- _Action item_
Exactly the lines below from the one with "a controlled evaluation" up to and including the one with "Our students love" make up the answer, with nothing else added.

[Records drawn from a dataset]

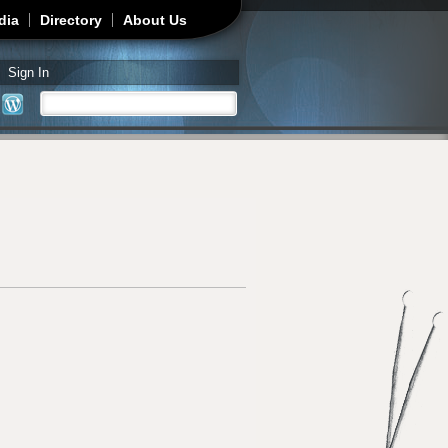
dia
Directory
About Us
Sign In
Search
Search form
--
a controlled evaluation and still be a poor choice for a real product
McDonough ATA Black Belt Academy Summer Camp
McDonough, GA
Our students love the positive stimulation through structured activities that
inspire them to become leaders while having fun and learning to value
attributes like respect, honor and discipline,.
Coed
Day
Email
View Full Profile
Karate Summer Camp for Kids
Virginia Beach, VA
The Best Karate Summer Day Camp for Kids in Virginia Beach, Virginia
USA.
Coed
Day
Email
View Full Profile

- _Response below_
a controlled evaluation and still be a poor choice for a real product
McDonough ATA Black Belt Academy Summer Camp
McDonough, GA
Our students love the positive stimulation through structured activities that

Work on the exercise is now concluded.